WORK INSTRUCTION 1: List every year that appears in the excerpt about Groff and the Postal Service below.
WORK INSTRUCTION 2: Extend the excerpt about Groff and the Postal Service below, starting after its final sentence.

[[ PAGE EXTRACT open ]]

That allowed Groff to keep the Sabbath. But then Amazon came along with a big contract in 2013 to have the Postal Service help deliver packages, including on Sundays. That would eventually lead to a lawsuit and a case to be taken up by the U.S. Supreme Court on Tuesday about when employers must grant work accommodations to religious employees.

Groff, who was a rural letter carrier working out of the Quarryville, Pennsylvania, post office, at first avoided Sunday shifts with the cooperation of his boss.

“The postmaster had been accommodating me for about a year, just in-house,” Groff said in the interview posted on the website of the legal organization representing him, First Liberty Institute of Plano, Texas. “She was willing to not schedule me and not make waves. And then all of a sudden, I guess, I assume she got pressure from above her to change things. And she told me in some rather unkind words, either do it my way, or hit the road.”

Groff transferred to a smaller post office in Holtwood, Pennsylvania, that was “exempt, for the time being,” from Sunday deliveries. That changed in 2017. Groff informed the postmaster that he could not work Sundays but would be willing to put in extra shifts for his fellow employees if they took his Sunday shifts. This worked with mixed success for about two years; then, the Postal Service took a tougher stance and delivered an ultimatum that he could not go on missing Sunday shifts.

Groff’s Sunday absences created a “tense atmosphere” among the other carriers at Holtwood and led to resentment toward management, the postmaster testified.

Groff, 45, resigned in 2019.

“I felt that I was forced out,” he said in the interview with First Liberty. “The writing was on the wall.”

[[ PAGE EXTRACT closed ]]
[[ DATASET RECORDS open ]]

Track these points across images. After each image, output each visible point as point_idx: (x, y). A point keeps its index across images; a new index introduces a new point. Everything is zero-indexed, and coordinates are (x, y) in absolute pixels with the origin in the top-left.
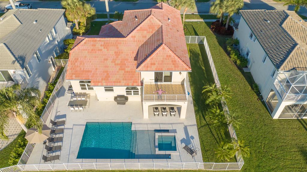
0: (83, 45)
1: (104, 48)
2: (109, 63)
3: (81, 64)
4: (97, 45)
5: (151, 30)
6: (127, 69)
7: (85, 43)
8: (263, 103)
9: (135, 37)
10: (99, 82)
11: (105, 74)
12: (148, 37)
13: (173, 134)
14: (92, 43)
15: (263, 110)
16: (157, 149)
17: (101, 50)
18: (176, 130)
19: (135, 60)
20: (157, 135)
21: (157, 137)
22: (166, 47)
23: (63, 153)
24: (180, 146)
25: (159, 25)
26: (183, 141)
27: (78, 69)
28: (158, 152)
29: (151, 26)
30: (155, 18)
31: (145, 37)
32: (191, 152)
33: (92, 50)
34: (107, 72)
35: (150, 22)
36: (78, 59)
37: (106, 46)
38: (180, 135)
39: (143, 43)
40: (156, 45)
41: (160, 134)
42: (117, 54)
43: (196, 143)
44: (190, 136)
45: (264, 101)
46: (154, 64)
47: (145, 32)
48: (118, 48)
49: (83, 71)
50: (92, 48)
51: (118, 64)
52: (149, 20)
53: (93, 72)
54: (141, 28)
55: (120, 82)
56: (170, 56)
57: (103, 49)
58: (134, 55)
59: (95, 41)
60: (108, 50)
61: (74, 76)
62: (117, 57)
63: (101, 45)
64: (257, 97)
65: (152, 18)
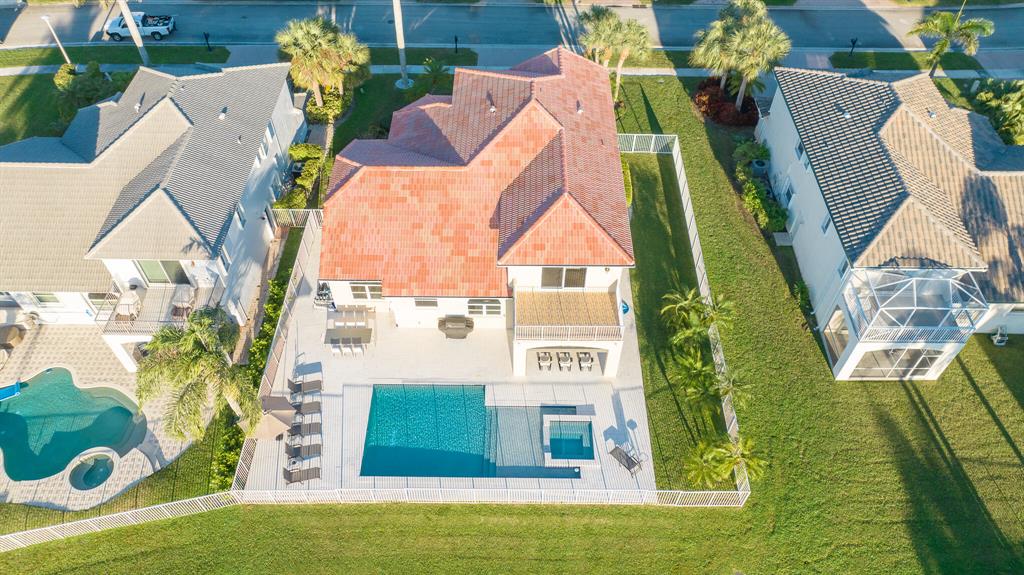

[[ DATASET RECORDS closed ]]
[[ DATASET RECORDS open ]]

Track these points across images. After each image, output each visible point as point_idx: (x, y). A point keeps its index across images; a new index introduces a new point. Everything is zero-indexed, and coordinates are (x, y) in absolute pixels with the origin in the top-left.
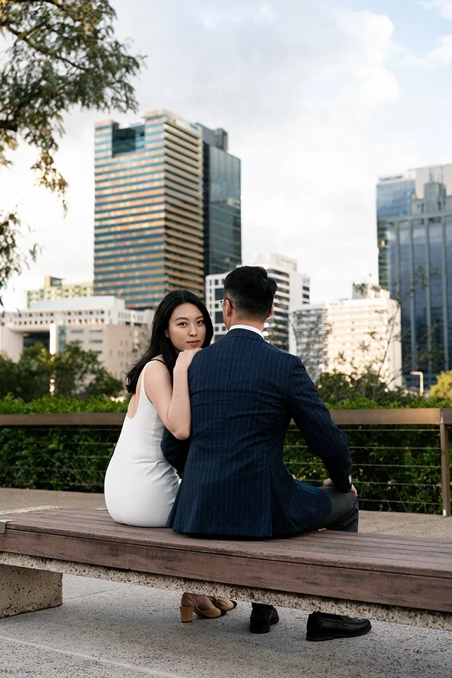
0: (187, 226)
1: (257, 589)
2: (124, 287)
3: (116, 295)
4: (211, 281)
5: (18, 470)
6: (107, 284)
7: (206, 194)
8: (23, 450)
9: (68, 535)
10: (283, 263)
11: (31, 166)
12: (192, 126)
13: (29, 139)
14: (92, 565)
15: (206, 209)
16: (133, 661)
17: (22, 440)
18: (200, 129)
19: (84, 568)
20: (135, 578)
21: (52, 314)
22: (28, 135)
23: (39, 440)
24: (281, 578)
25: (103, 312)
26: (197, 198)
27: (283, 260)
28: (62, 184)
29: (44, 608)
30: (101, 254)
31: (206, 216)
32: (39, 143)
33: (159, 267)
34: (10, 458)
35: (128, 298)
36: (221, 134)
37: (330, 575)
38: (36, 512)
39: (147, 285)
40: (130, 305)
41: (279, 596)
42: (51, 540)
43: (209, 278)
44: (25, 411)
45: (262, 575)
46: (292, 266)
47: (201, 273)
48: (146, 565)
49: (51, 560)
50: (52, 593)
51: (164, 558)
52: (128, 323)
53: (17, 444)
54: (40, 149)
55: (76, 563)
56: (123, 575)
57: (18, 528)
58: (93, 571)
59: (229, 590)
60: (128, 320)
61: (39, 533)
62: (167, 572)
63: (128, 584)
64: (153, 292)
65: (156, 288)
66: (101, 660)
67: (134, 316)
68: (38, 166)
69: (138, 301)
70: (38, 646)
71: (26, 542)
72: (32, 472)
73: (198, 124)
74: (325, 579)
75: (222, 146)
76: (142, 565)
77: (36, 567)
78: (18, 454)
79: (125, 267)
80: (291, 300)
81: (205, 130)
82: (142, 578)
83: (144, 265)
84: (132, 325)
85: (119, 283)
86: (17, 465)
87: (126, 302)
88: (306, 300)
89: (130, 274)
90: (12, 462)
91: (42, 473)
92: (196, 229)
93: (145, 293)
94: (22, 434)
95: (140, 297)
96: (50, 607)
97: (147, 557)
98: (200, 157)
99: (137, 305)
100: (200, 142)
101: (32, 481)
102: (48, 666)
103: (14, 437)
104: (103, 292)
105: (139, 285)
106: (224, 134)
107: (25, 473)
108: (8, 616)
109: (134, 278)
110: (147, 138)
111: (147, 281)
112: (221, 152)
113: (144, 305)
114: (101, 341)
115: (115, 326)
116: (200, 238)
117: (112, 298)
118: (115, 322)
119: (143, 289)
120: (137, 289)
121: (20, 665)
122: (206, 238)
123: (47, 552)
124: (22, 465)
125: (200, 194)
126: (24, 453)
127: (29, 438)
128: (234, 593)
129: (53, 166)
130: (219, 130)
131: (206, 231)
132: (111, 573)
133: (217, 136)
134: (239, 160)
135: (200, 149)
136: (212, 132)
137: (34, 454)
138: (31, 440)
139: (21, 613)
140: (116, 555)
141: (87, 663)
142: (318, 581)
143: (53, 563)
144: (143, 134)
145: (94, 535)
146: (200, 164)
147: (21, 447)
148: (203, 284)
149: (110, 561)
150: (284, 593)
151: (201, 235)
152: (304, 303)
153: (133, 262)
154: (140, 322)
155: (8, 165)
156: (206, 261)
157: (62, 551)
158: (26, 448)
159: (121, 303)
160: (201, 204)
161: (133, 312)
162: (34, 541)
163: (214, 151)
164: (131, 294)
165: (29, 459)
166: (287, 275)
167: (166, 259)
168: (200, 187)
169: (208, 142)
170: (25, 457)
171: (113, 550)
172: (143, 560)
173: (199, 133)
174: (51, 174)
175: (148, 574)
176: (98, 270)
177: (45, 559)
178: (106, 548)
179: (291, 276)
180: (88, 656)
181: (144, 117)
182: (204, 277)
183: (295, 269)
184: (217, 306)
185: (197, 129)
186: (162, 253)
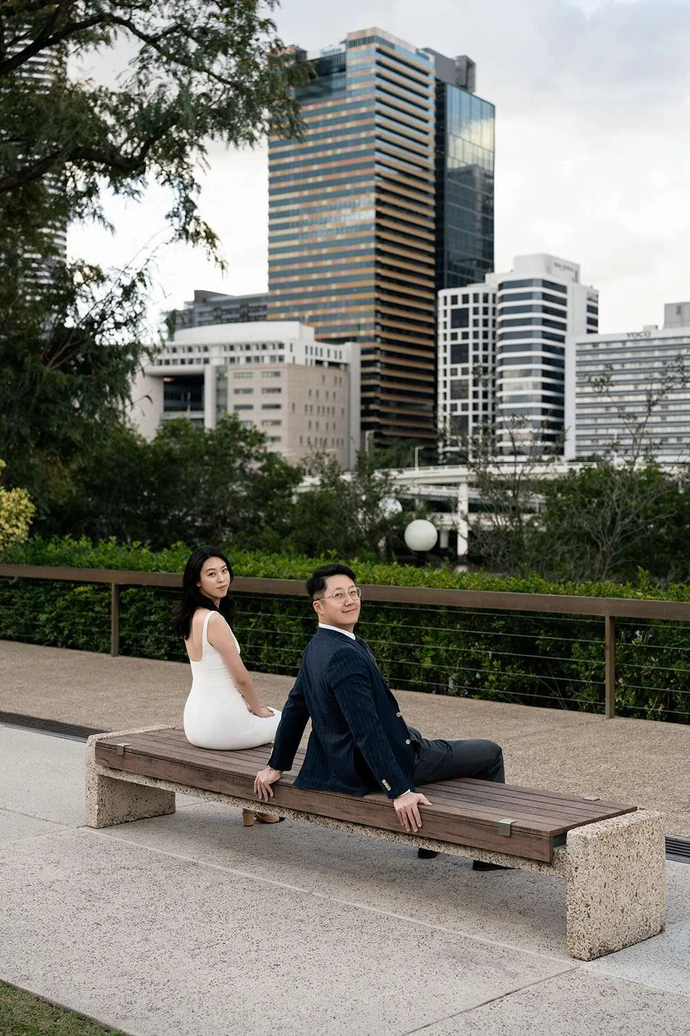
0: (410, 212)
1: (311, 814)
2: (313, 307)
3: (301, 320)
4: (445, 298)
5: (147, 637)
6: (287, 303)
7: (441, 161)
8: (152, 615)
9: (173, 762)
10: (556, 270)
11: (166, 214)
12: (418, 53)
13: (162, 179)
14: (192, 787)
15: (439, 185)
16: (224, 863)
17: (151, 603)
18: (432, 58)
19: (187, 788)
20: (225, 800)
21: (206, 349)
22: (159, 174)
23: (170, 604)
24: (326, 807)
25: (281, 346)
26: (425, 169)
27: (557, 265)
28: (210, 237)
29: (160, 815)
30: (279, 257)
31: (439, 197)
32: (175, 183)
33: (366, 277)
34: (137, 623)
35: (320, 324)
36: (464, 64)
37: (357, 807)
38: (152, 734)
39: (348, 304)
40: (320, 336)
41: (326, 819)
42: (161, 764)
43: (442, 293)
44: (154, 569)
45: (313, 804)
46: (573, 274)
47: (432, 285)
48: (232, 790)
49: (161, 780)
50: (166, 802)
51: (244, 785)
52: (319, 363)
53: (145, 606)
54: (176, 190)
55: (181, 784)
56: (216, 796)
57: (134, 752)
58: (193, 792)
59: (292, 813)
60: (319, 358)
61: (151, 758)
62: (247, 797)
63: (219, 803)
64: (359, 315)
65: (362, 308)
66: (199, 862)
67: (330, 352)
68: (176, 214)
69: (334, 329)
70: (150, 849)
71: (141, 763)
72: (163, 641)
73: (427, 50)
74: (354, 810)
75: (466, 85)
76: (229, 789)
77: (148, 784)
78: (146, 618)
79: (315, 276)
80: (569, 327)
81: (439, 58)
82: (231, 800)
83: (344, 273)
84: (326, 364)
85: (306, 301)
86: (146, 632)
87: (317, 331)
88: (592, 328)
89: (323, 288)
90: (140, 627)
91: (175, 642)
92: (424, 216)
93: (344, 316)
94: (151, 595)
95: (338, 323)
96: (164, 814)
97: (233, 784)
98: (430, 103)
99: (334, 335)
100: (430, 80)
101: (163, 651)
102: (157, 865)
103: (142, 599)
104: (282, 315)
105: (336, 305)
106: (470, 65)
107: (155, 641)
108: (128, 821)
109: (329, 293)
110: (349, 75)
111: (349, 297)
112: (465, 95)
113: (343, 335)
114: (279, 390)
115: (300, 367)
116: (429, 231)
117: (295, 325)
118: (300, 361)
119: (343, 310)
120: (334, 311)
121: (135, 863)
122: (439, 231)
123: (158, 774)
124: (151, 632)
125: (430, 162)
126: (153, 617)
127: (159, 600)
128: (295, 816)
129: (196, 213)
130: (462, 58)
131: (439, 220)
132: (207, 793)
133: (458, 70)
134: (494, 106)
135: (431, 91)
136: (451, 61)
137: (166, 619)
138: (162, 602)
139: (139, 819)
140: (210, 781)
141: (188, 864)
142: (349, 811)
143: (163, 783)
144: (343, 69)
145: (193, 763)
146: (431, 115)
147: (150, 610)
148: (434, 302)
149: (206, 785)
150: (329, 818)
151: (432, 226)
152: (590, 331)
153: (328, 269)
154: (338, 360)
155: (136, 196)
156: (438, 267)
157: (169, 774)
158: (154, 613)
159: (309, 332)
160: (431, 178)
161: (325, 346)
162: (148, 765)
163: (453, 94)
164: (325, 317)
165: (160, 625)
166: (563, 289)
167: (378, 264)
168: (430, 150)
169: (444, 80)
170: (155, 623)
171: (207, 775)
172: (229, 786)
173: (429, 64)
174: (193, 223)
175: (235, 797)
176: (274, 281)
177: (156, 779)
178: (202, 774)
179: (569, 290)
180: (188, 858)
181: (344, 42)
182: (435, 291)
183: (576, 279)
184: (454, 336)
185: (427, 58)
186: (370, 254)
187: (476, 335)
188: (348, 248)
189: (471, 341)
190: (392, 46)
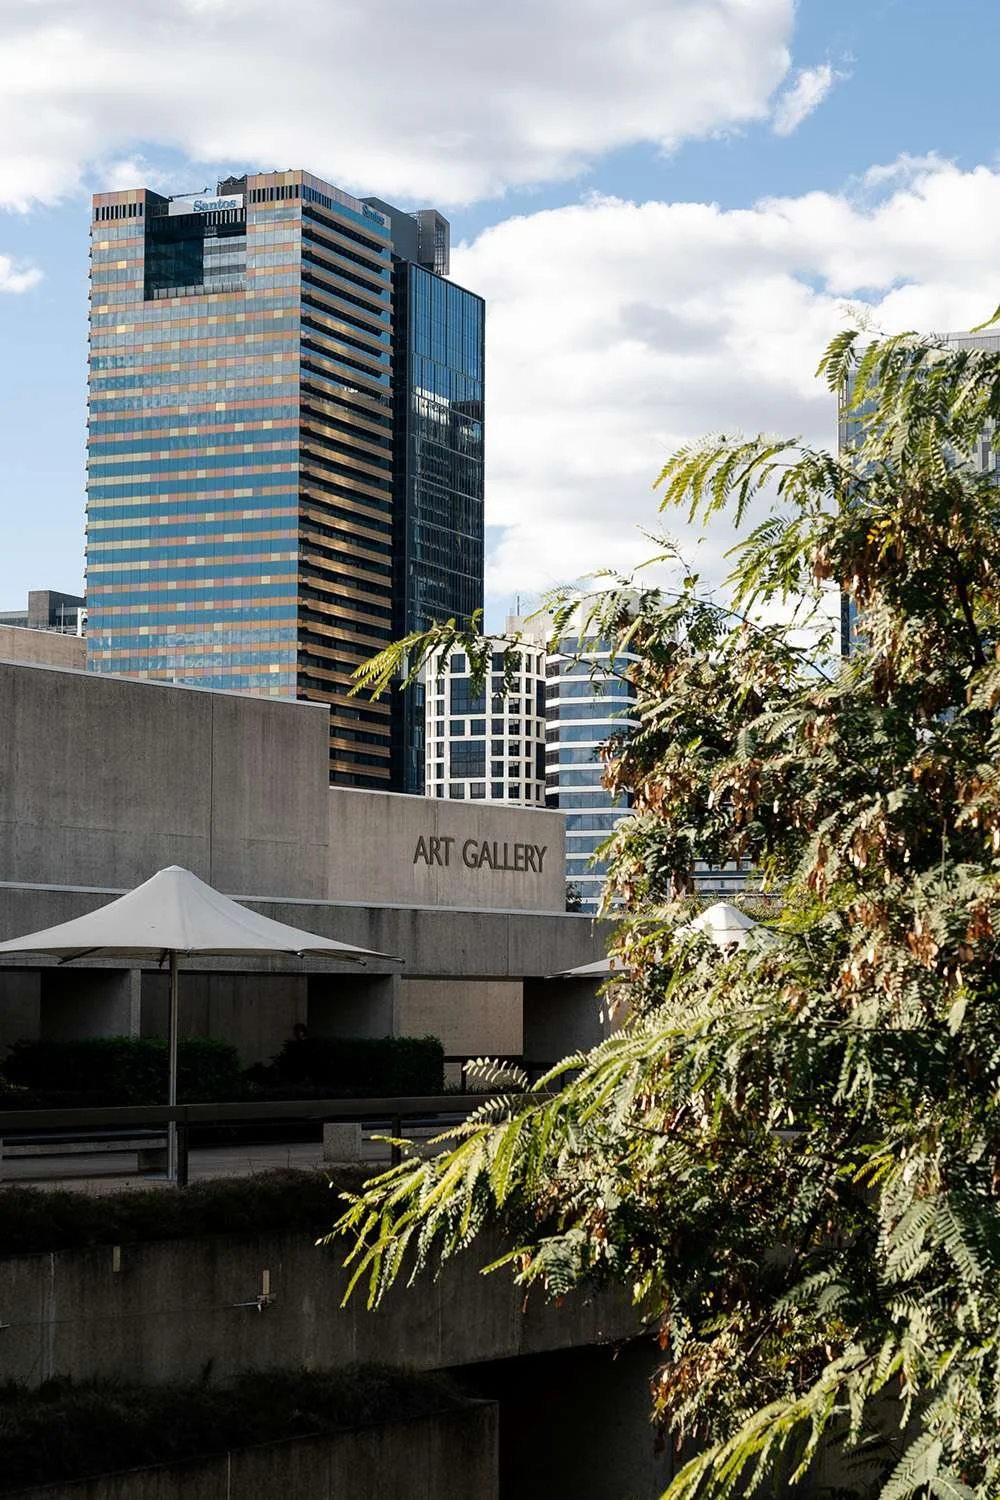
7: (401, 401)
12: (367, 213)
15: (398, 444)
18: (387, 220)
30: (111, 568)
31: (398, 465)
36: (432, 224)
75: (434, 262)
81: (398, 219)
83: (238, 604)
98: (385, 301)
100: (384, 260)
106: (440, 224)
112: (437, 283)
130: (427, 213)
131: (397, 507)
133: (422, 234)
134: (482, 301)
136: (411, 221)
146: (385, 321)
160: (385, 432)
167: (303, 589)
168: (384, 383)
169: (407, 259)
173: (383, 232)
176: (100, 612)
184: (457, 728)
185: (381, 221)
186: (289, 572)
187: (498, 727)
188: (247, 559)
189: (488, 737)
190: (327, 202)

[[ DATASET RECORDS closed ]]

TASK RESULT 1: 2013, 2017, 2019

TASK RESULT 2:
A 1970s case that defines ‘undue hardship’ under Title VII

In Groff v. DeJoy, the U.S. Supreme Court is taking up an important question about religious accommodations under Title VII of the Civil Rights Act of 1964, the broad law that protects against discrimination in the workplace.

Religion is among Title VII’s protected categories (along with race, color, sex, and national origin), and the statute defines religion to include “all aspects of religious observance and practice, as well as belief, unless an employer demonstrates that he is unable to reasonably accommodate to an employee’s or prospective employee’s religious observance or practice without undue hardship on the conduct of the employer’s business.”

In a 1977 case, Trans World Airlines Inc. v. Hardison, that bears similarities to Groff’s case (except for the demise of the air carrier involved), the Supreme Court ruled against a TWA employee seeking a religious accommodation to avoid working on Saturdays, his Sabbath.

The court first held that TWA was not required to compel more senior employees to swap jobs or shifts to allow the employee to abstain from Sabbath work, because those actions “would have amounted to a breach of the collective bargaining agreement.”

The court rejected the employee’s suggestion that TWA should have been required to allow him to work a four-day week or to pay premium wages to induce other employees to work his Saturday shifts. Those ideas would have caused TWA to “incur substantial costs,” the court said, and requiring the airline to “bear more than a de minimis cost” to give the employee Saturdays would be an undue hardship.

Debbie Kaminer, a professor of law at Zicklin School of Business at Baruch College in New York City, notes that when Hardison was decided, it was the court’s two most liberal justices at the time, Thurgood Marshall and William J. Brennan Jr., who dissented and argued for greater religious accommodation.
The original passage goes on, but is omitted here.